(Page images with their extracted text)
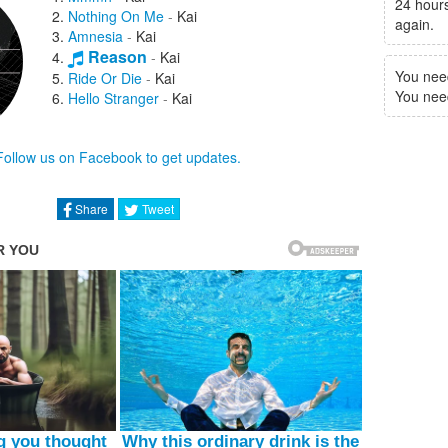
24 hours
Nothing On Me
-
Kai
again.
Amnesia
-
Kai
Reason
-
Kai
You nee
Ride Or Die
-
Kai
You need 
Hello Stranger
-
Kai
Follow us on Facebook to get updates.
Share
Tweet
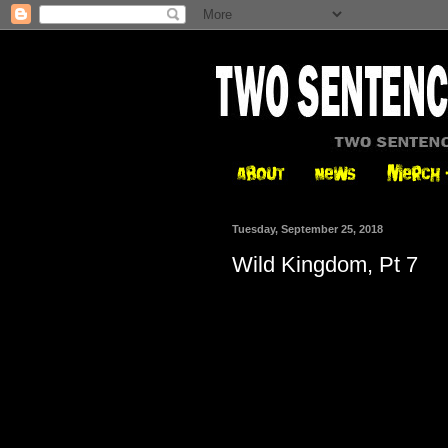
Tuesday, September 25, 2018
Wild Kingdom, Pt 7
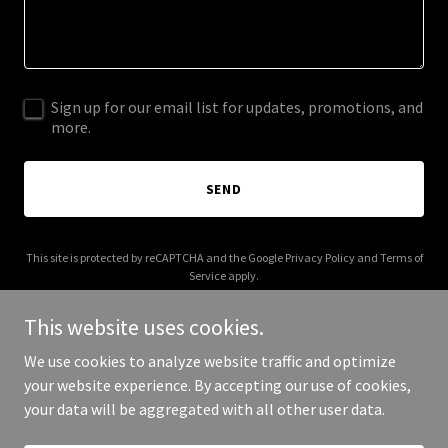
Sign up for our email list for updates, promotions, and
more.
SEND
This site is protected by reCAPTCHA and the Google
Privacy Policy
and
Terms of
Service
apply.
This website uses cookies.
We use cookies to analyze website traffic and optimize
your website experience. By accepting our use of cookies,
Copyright © 2025 Curve Management - All Rights Reserved.
your data will be aggregated with all other user data.
Powered by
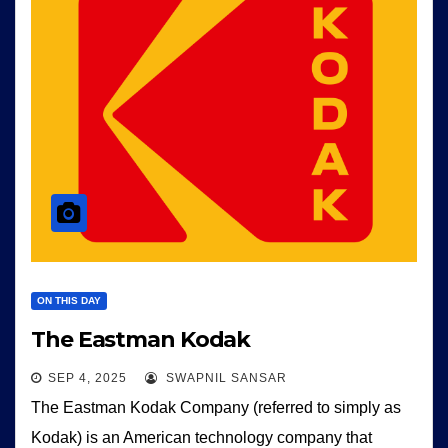
ON THIS DAY
The Eastman Kodak
SEP 4, 2025
SWAPNIL SANSAR
The Eastman Kodak Company (referred to simply as
Kodak) is an American technology company that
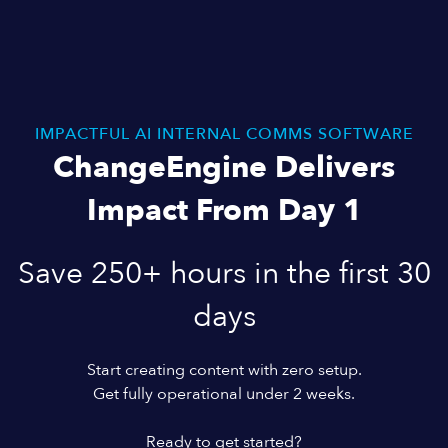
IMPACTFUL AI INTERNAL COMMS SOFTWARE
ChangeEngine Delivers
Impact From Day 1
Save 250+ hours in the first 30
days
Start creating content with zero setup.
Get fully operational under 2 weeks.
Ready to get started?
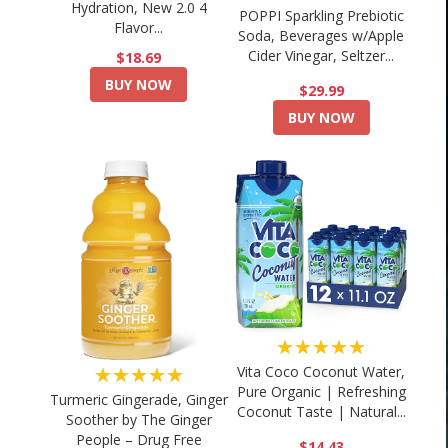
Hydration, New 2.0 4
POPPI Sparkling Prebiotic
Flavor...
Soda, Beverages w/Apple
Cider Vinegar, Seltzer...
$18.69
BUY NOW
$29.99
BUY NOW
★★★★★
★★★★★
Vita Coco Coconut Water,
Pure Organic | Refreshing
Turmeric Gingerade, Ginger
Coconut Taste | Natural...
Soother by The Ginger
People – Drug Free
$14.43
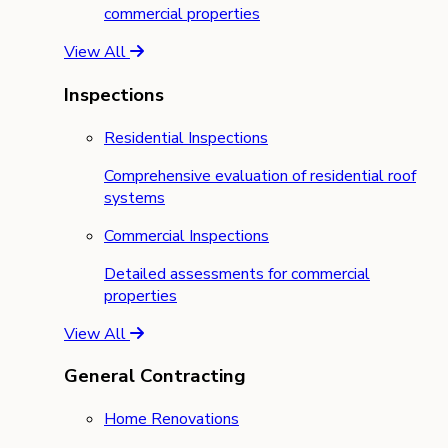
commercial properties
View All
Inspections
Residential Inspections
Comprehensive evaluation of residential roof
systems
Commercial Inspections
Detailed assessments for commercial
properties
View All
General Contracting
Home Renovations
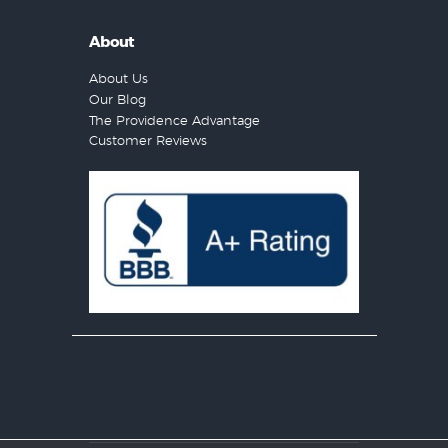
About
About Us
Our Blog
The Providence Advantage
Customer Reviews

:: Work order ::
Reproduce every line of text in the material above, word for word and in the same order, leaving out the pictures.

:: Exercise result ::
24 hours
Nothing On Me
-
Kai
again.
Amnesia
-
Kai
Reason
-
Kai
You nee
Ride Or Die
-
Kai
You need 
Hello Stranger
-
Kai
Follow us on Facebook to get updates.
Share
Tweet
Tuesday, September 25, 2018
Wild Kingdom, Pt 7
Sign up for our email list for updates, promotions, and
more.
SEND
This site is protected by reCAPTCHA and the Google
Privacy Policy
and
Terms of
Service
apply.
This website uses cookies.
We use cookies to analyze website traffic and optimize
your website experience. By accepting our use of cookies,
Copyright © 2025 Curve Management - All Rights Reserved.
your data will be aggregated with all other user data.
Powered by
ON THIS DAY
The Eastman Kodak
SEP 4, 2025
SWAPNIL SANSAR
The Eastman Kodak Company (referred to simply as
Kodak) is an American technology company that
IMPACTFUL AI INTERNAL COMMS SOFTWARE
ChangeEngine Delivers
Impact From Day 1
Save 250+ hours in the first 30
days
Start creating content with zero setup.
Get fully operational under 2 weeks.
Ready to get started?
Hydration, New 2.0 4
POPPI Sparkling Prebiotic
Flavor...
Soda, Beverages w/Apple
Cider Vinegar, Seltzer...
$18.69
BUY NOW
$29.99
BUY NOW
★★★★★
★★★★★
Vita Coco Coconut Water,
Pure Organic | Refreshing
Turmeric Gingerade, Ginger
Coconut Taste | Natural...
Soother by The Ginger
People – Drug Free
$14.43
commercial properties
View All
Inspections
Residential Inspections
Comprehensive evaluation of residential roof
systems
Commercial Inspections
Detailed assessments for commercial
properties
View All
General Contracting
Home Renovations
About
About Us
Our Blog
The Providence Advantage
Customer Reviews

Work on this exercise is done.